(Collected data)

▬▬▬▬▬▬

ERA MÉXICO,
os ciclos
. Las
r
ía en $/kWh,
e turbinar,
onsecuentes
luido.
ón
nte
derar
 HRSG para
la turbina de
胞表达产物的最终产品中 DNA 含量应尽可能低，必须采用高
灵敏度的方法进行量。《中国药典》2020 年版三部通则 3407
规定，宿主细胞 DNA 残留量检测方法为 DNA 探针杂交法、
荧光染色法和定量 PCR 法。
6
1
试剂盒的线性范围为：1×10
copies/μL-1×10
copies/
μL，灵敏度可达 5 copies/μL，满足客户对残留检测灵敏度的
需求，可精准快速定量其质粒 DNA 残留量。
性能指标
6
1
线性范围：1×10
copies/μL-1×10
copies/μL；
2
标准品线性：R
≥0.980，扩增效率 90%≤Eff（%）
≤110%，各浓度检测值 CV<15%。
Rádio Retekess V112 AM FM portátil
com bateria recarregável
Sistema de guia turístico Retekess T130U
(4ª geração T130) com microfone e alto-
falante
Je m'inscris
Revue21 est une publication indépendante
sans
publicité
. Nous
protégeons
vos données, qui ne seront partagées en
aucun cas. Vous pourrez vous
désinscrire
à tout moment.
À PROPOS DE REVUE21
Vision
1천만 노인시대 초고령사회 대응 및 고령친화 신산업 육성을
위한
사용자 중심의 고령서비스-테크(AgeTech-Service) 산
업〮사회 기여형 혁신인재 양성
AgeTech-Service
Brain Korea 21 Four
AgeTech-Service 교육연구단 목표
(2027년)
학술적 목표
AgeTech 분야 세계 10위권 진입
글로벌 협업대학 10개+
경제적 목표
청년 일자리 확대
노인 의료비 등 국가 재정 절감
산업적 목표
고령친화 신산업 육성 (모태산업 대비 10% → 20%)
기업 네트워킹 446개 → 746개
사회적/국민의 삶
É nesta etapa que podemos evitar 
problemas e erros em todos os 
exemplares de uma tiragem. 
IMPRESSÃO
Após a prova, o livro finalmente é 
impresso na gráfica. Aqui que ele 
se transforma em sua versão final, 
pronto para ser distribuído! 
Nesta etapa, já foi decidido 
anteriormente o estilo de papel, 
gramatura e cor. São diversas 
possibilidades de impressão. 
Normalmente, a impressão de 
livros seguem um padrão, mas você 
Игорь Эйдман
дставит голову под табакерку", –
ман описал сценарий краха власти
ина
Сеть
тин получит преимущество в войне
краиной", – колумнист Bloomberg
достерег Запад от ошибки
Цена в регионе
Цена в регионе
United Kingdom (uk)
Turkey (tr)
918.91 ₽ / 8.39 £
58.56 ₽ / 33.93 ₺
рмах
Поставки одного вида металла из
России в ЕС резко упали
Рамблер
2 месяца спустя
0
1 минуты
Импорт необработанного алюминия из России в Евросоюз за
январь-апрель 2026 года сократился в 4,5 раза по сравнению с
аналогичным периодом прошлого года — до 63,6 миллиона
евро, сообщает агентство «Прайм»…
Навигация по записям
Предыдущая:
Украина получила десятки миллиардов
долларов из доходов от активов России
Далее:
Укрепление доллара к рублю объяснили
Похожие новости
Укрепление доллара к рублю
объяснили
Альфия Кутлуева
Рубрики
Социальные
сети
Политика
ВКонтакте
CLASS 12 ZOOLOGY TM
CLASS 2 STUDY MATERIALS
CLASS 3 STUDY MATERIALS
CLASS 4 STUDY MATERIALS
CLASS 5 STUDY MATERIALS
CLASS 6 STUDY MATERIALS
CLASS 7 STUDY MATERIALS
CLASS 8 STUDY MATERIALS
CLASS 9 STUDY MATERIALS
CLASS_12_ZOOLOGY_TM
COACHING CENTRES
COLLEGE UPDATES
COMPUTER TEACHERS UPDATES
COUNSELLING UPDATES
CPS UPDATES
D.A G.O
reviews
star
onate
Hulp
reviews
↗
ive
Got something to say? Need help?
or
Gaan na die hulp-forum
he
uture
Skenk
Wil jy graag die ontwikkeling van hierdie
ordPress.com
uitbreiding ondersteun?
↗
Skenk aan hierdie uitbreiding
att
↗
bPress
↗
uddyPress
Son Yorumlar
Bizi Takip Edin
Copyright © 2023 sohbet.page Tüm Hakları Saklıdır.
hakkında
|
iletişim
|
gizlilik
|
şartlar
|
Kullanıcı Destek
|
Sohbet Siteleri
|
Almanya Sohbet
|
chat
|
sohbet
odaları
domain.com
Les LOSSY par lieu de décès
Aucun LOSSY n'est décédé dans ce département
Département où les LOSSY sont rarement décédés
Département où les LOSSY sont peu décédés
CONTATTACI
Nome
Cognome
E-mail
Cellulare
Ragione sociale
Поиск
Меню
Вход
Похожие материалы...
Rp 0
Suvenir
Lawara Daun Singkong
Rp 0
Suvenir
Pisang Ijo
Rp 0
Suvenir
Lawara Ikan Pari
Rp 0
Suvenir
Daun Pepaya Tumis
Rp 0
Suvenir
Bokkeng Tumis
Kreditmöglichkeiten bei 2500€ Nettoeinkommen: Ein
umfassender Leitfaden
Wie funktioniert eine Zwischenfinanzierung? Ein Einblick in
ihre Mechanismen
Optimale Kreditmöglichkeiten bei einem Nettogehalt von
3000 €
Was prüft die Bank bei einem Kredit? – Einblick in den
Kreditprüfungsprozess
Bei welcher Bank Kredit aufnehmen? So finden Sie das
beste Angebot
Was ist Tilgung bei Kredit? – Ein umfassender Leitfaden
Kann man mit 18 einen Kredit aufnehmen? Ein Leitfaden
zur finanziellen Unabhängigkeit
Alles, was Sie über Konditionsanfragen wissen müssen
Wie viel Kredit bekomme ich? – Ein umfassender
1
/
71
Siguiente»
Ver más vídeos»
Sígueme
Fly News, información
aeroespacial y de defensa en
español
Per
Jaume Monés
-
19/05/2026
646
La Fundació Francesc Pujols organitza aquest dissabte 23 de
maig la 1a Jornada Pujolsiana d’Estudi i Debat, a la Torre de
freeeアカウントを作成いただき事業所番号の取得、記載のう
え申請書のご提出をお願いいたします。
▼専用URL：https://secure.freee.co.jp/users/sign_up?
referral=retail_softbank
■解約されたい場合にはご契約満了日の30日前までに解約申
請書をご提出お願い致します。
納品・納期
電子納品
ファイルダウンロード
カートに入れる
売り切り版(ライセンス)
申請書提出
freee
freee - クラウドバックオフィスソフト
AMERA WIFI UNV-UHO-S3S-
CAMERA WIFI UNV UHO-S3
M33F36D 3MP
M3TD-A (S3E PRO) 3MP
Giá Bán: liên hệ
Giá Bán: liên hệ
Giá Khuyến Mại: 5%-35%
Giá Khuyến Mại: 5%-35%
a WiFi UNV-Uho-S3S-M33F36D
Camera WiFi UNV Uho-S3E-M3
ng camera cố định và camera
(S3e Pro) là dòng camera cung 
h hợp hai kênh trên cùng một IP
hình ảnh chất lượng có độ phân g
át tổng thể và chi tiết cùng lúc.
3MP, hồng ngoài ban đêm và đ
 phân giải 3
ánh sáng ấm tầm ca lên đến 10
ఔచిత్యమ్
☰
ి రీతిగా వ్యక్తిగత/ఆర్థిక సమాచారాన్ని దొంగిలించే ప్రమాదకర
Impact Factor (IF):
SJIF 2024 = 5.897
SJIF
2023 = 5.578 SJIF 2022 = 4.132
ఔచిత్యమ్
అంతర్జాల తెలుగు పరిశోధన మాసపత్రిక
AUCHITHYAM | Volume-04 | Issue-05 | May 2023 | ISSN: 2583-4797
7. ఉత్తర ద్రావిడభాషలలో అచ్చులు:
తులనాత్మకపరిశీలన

▬▬▬▬▬▬

• HOW TO COMPLETE THIS TASK:
Keep every word intact and transcribe the records in full.

• EXERCISE SOLUTION:
ERA MÉXICO,
os ciclos
. Las
r
ía en $/kWh,
e turbinar,
onsecuentes
luido.
ón
nte
derar
 HRSG para
la turbina de
胞表达产物的最终产品中 DNA 含量应尽可能低，必须采用高
灵敏度的方法进行量。《中国药典》2020 年版三部通则 3407
规定，宿主细胞 DNA 残留量检测方法为 DNA 探针杂交法、
荧光染色法和定量 PCR 法。
6
1
试剂盒的线性范围为：1×10
copies/μL-1×10
copies/
μL，灵敏度可达 5 copies/μL，满足客户对残留检测灵敏度的
需求，可精准快速定量其质粒 DNA 残留量。
性能指标
6
1
线性范围：1×10
copies/μL-1×10
copies/μL；
2
标准品线性：R
≥0.980，扩增效率 90%≤Eff（%）
≤110%，各浓度检测值 CV<15%。
Rádio Retekess V112 AM FM portátil
com bateria recarregável
Sistema de guia turístico Retekess T130U
(4ª geração T130) com microfone e alto-
falante
Je m'inscris
Revue21 est une publication indépendante
sans
publicité
. Nous
protégeons
vos données, qui ne seront partagées en
aucun cas. Vous pourrez vous
désinscrire
à tout moment.
À PROPOS DE REVUE21
Vision
1천만 노인시대 초고령사회 대응 및 고령친화 신산업 육성을
위한
사용자 중심의 고령서비스-테크(AgeTech-Service) 산
업〮사회 기여형 혁신인재 양성
AgeTech-Service
Brain Korea 21 Four
AgeTech-Service 교육연구단 목표
(2027년)
학술적 목표
AgeTech 분야 세계 10위권 진입
글로벌 협업대학 10개+
경제적 목표
청년 일자리 확대
노인 의료비 등 국가 재정 절감
산업적 목표
고령친화 신산업 육성 (모태산업 대비 10% → 20%)
기업 네트워킹 446개 → 746개
사회적/국민의 삶
É nesta etapa que podemos evitar 
problemas e erros em todos os 
exemplares de uma tiragem. 
IMPRESSÃO
Após a prova, o livro finalmente é 
impresso na gráfica. Aqui que ele 
se transforma em sua versão final, 
pronto para ser distribuído! 
Nesta etapa, já foi decidido 
anteriormente o estilo de papel, 
gramatura e cor. São diversas 
possibilidades de impressão. 
Normalmente, a impressão de 
livros seguem um padrão, mas você 
Игорь Эйдман
дставит голову под табакерку", –
ман описал сценарий краха власти
ина
Сеть
тин получит преимущество в войне
краиной", – колумнист Bloomberg
достерег Запад от ошибки
Цена в регионе
Цена в регионе
United Kingdom (uk)
Turkey (tr)
918.91 ₽ / 8.39 £
58.56 ₽ / 33.93 ₺
рмах
Поставки одного вида металла из
России в ЕС резко упали
Рамблер
2 месяца спустя
0
1 минуты
Импорт необработанного алюминия из России в Евросоюз за
январь-апрель 2026 года сократился в 4,5 раза по сравнению с
аналогичным периодом прошлого года — до 63,6 миллиона
евро, сообщает агентство «Прайм»…
Навигация по записям
Предыдущая:
Украина получила десятки миллиардов
долларов из доходов от активов России
Далее:
Укрепление доллара к рублю объяснили
Похожие новости
Укрепление доллара к рублю
объяснили
Альфия Кутлуева
Рубрики
Социальные
сети
Политика
ВКонтакте
CLASS 12 ZOOLOGY TM
CLASS 2 STUDY MATERIALS
CLASS 3 STUDY MATERIALS
CLASS 4 STUDY MATERIALS
CLASS 5 STUDY MATERIALS
CLASS 6 STUDY MATERIALS
CLASS 7 STUDY MATERIALS
CLASS 8 STUDY MATERIALS
CLASS 9 STUDY MATERIALS
CLASS_12_ZOOLOGY_TM
COACHING CENTRES
COLLEGE UPDATES
COMPUTER TEACHERS UPDATES
COUNSELLING UPDATES
CPS UPDATES
D.A G.O
reviews
star
onate
Hulp
reviews
↗
ive
Got something to say? Need help?
or
Gaan na die hulp-forum
he
uture
Skenk
Wil jy graag die ontwikkeling van hierdie
ordPress.com
uitbreiding ondersteun?
↗
Skenk aan hierdie uitbreiding
att
↗
bPress
↗
uddyPress
Son Yorumlar
Bizi Takip Edin
Copyright © 2023 sohbet.page Tüm Hakları Saklıdır.
hakkında
|
iletişim
|
gizlilik
|
şartlar
|
Kullanıcı Destek
|
Sohbet Siteleri
|
Almanya Sohbet
|
chat
|
sohbet
odaları
domain.com
Les LOSSY par lieu de décès
Aucun LOSSY n'est décédé dans ce département
Département où les LOSSY sont rarement décédés
Département où les LOSSY sont peu décédés
CONTATTACI
Nome
Cognome
E-mail
Cellulare
Ragione sociale
Поиск
Меню
Вход
Похожие материалы...
Rp 0
Suvenir
Lawara Daun Singkong
Rp 0
Suvenir
Pisang Ijo
Rp 0
Suvenir
Lawara Ikan Pari
Rp 0
Suvenir
Daun Pepaya Tumis
Rp 0
Suvenir
Bokkeng Tumis
Kreditmöglichkeiten bei 2500€ Nettoeinkommen: Ein
umfassender Leitfaden
Wie funktioniert eine Zwischenfinanzierung? Ein Einblick in
ihre Mechanismen
Optimale Kreditmöglichkeiten bei einem Nettogehalt von
3000 €
Was prüft die Bank bei einem Kredit? – Einblick in den
Kreditprüfungsprozess
Bei welcher Bank Kredit aufnehmen? So finden Sie das
beste Angebot
Was ist Tilgung bei Kredit? – Ein umfassender Leitfaden
Kann man mit 18 einen Kredit aufnehmen? Ein Leitfaden
zur finanziellen Unabhängigkeit
Alles, was Sie über Konditionsanfragen wissen müssen
Wie viel Kredit bekomme ich? – Ein umfassender
1
/
71
Siguiente»
Ver más vídeos»
Sígueme
Fly News, información
aeroespacial y de defensa en
español
Per
Jaume Monés
-
19/05/2026
646
La Fundació Francesc Pujols organitza aquest dissabte 23 de
maig la 1a Jornada Pujolsiana d’Estudi i Debat, a la Torre de
freeeアカウントを作成いただき事業所番号の取得、記載のう
え申請書のご提出をお願いいたします。
▼専用URL：https://secure.freee.co.jp/users/sign_up?
referral=retail_softbank
■解約されたい場合にはご契約満了日の30日前までに解約申
請書をご提出お願い致します。
納品・納期
電子納品
ファイルダウンロード
カートに入れる
売り切り版(ライセンス)
申請書提出
freee
freee - クラウドバックオフィスソフト
AMERA WIFI UNV-UHO-S3S-
CAMERA WIFI UNV UHO-S3
M33F36D 3MP
M3TD-A (S3E PRO) 3MP
Giá Bán: liên hệ
Giá Bán: liên hệ
Giá Khuyến Mại: 5%-35%
Giá Khuyến Mại: 5%-35%
a WiFi UNV-Uho-S3S-M33F36D
Camera WiFi UNV Uho-S3E-M3
ng camera cố định và camera
(S3e Pro) là dòng camera cung 
h hợp hai kênh trên cùng một IP
hình ảnh chất lượng có độ phân g
át tổng thể và chi tiết cùng lúc.
3MP, hồng ngoài ban đêm và đ
 phân giải 3
ánh sáng ấm tầm ca lên đến 10
ఔచిత్యమ్
☰
ి రీతిగా వ్యక్తిగత/ఆర్థిక సమాచారాన్ని దొంగిలించే ప్రమాదకర
Impact Factor (IF):
SJIF 2024 = 5.897
SJIF
2023 = 5.578 SJIF 2022 = 4.132
ఔచిత్యమ్
అంతర్జాల తెలుగు పరిశోధన మాసపత్రిక
AUCHITHYAM | Volume-04 | Issue-05 | May 2023 | ISSN: 2583-4797
7. ఉత్తర ద్రావిడభాషలలో అచ్చులు:
తులనాత్మకపరిశీలన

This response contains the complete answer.